Write down the lines exactly as they appear, from the one that contains "index pip: (170, 211)" through the final line of the records, so that both ends are kept and no pictures come along.
----- DATASET
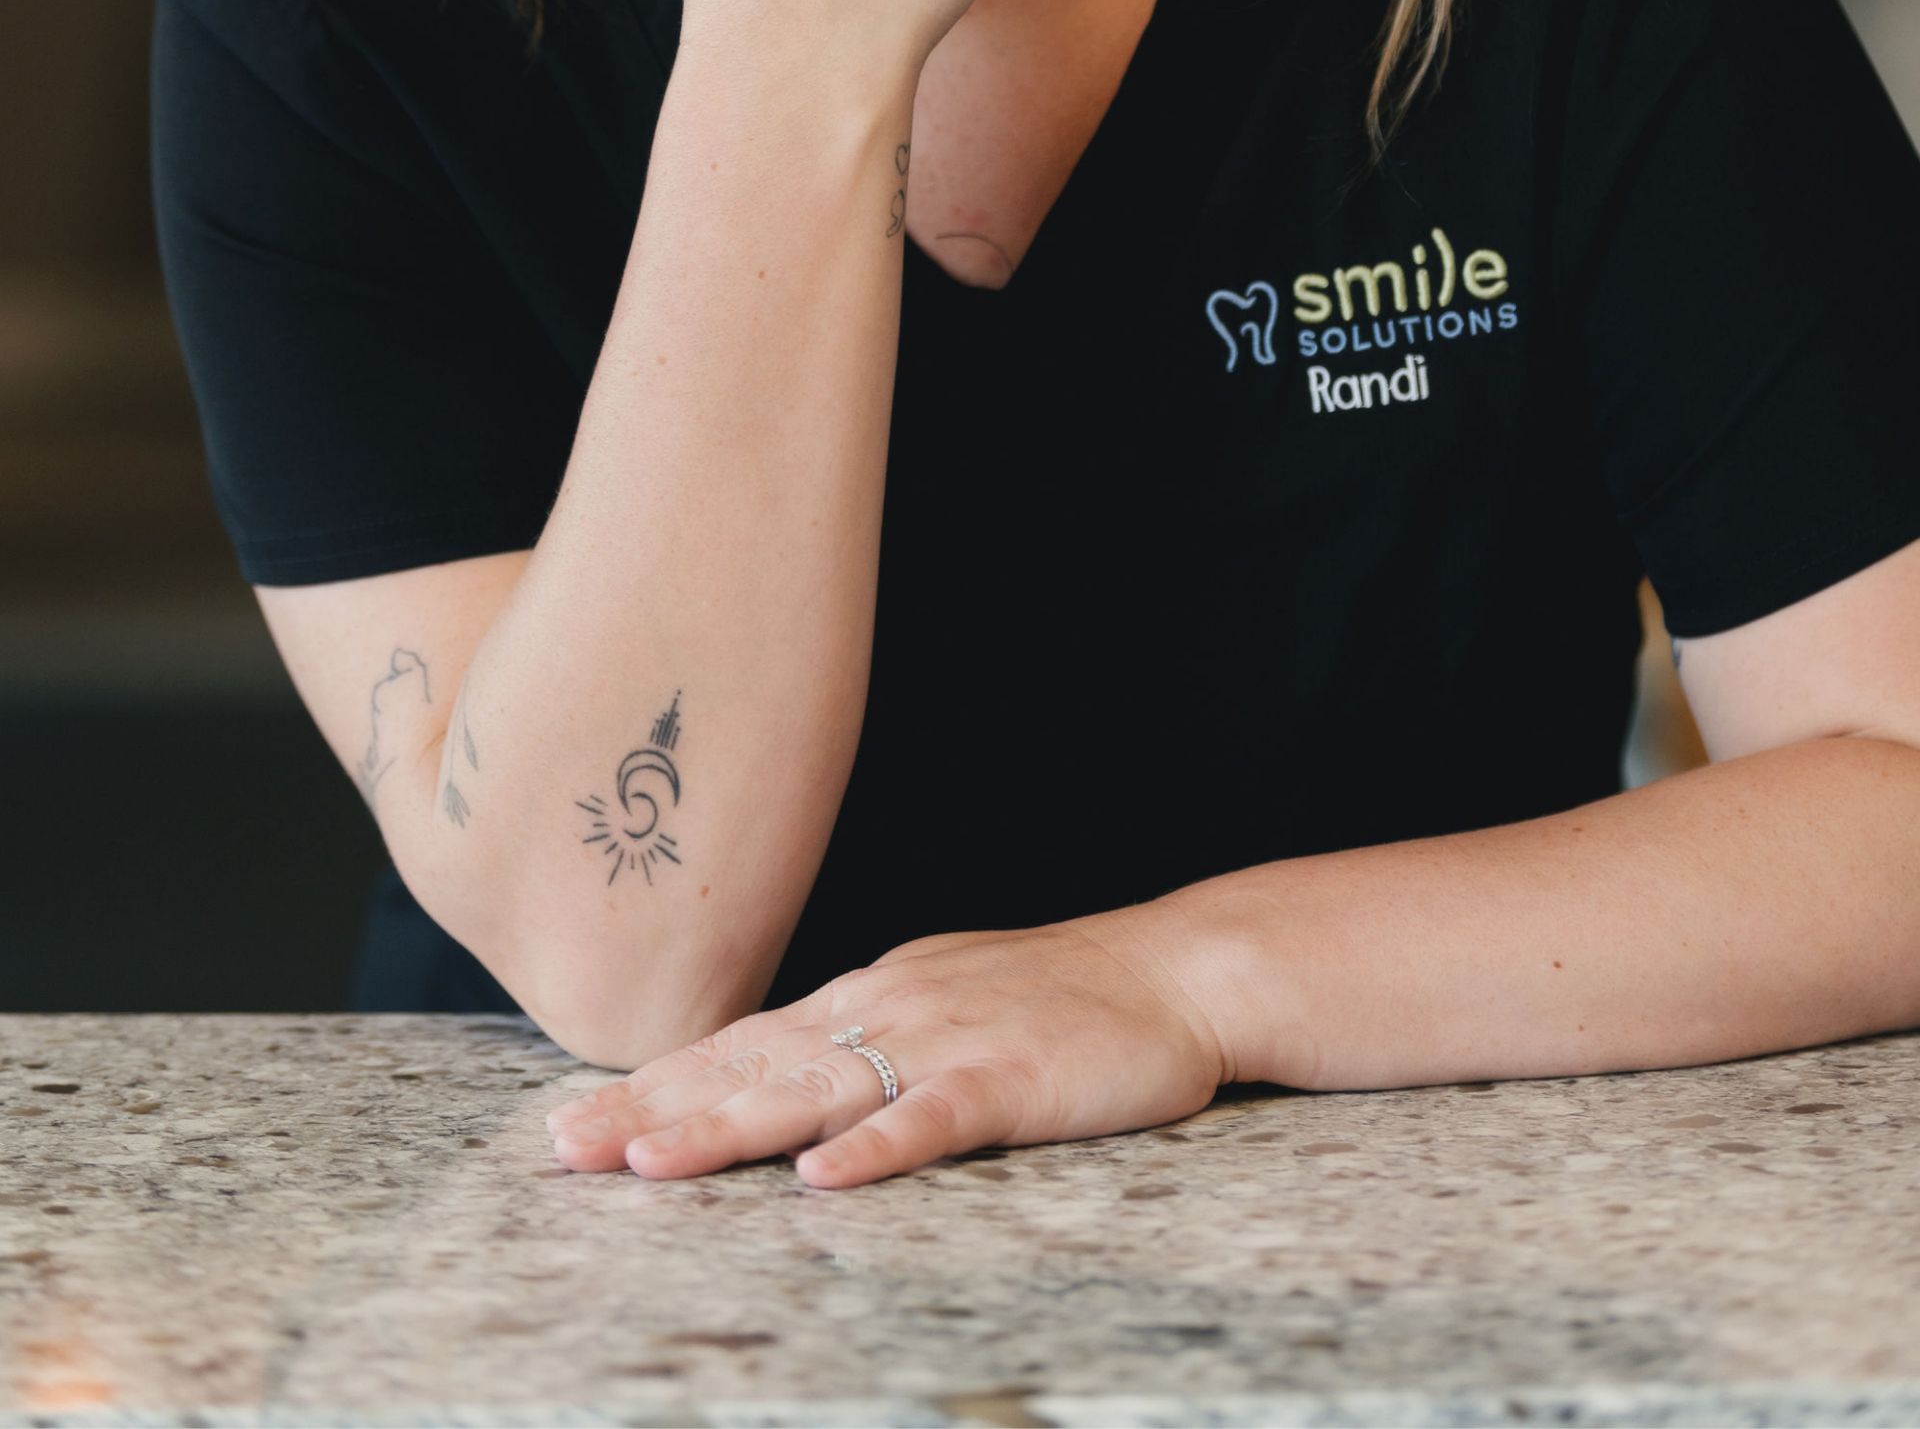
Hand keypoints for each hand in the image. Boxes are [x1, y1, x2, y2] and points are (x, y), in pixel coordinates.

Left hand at [543, 903, 1228, 1189]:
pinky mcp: (1007, 1081)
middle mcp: (887, 1012)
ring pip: (817, 1090)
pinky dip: (874, 1148)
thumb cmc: (1055, 997)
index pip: (738, 1045)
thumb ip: (857, 1039)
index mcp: (867, 999)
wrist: (1171, 972)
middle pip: (752, 1067)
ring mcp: (945, 1043)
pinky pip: (930, 1119)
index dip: (653, 1084)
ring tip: (650, 1164)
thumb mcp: (935, 1003)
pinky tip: (821, 1180)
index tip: (570, 1119)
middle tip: (566, 1148)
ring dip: (729, 1127)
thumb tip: (769, 1072)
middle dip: (653, 1109)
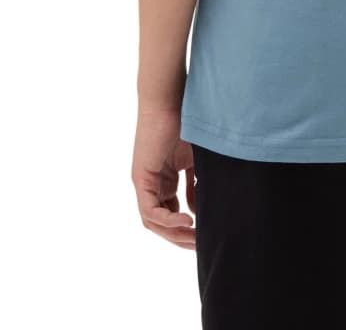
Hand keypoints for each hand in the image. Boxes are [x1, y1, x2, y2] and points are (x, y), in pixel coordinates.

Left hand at [132, 104, 195, 248]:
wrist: (170, 100)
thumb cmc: (186, 121)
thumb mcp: (194, 159)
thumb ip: (195, 184)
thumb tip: (197, 211)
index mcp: (163, 178)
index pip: (170, 211)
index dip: (185, 227)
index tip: (204, 234)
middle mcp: (151, 183)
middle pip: (160, 222)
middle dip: (180, 237)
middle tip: (200, 245)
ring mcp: (144, 182)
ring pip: (153, 221)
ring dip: (173, 234)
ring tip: (195, 239)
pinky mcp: (141, 179)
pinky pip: (150, 211)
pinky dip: (168, 220)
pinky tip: (188, 222)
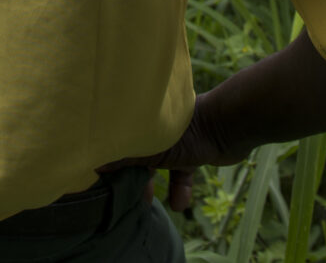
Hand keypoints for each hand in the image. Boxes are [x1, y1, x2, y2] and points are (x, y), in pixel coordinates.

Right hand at [97, 99, 242, 209]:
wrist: (229, 127)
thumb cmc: (186, 133)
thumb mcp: (150, 149)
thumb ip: (124, 157)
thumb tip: (96, 165)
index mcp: (144, 120)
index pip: (122, 139)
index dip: (112, 157)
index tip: (103, 176)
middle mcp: (157, 128)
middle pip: (138, 153)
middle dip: (133, 175)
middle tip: (126, 194)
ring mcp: (177, 140)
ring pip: (160, 165)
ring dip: (156, 185)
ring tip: (148, 204)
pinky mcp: (195, 152)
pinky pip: (183, 172)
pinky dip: (180, 188)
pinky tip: (179, 205)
----------
### SOLUTION TO THIS TASK
index pip: (170, 211)
index dip: (185, 227)
index tip: (204, 234)
middle mcp: (151, 183)
middle pip: (160, 222)
middle dip: (180, 237)
middle tip: (200, 245)
ring mcp: (144, 182)
ring pip: (153, 221)
ring dip: (173, 234)
ring tip: (195, 239)
pinky mcp: (141, 179)
pinky pip: (150, 211)
pinky dip: (168, 220)
pinky tip: (188, 222)
Hand keypoints for each hand in the image. Boxes are [x1, y1, x2, y2] and points are (x, y), in pixel coordinates.

Right hand at [97, 99, 242, 209]:
wrist: (229, 127)
thumb cmc: (186, 133)
thumb mcp: (150, 149)
thumb ip: (124, 157)
thumb tip: (96, 165)
index mcp: (144, 120)
index pip: (122, 139)
index dip: (112, 157)
index tip: (103, 176)
middle mcp: (157, 128)
middle pip: (138, 153)
middle dip: (133, 175)
middle tip: (126, 194)
ring mcp: (177, 140)
ring pip: (160, 165)
ring dip: (156, 185)
ring tip: (148, 204)
pinky mcp: (195, 152)
pinky pip: (183, 172)
pinky dip: (180, 188)
pinky tip: (179, 205)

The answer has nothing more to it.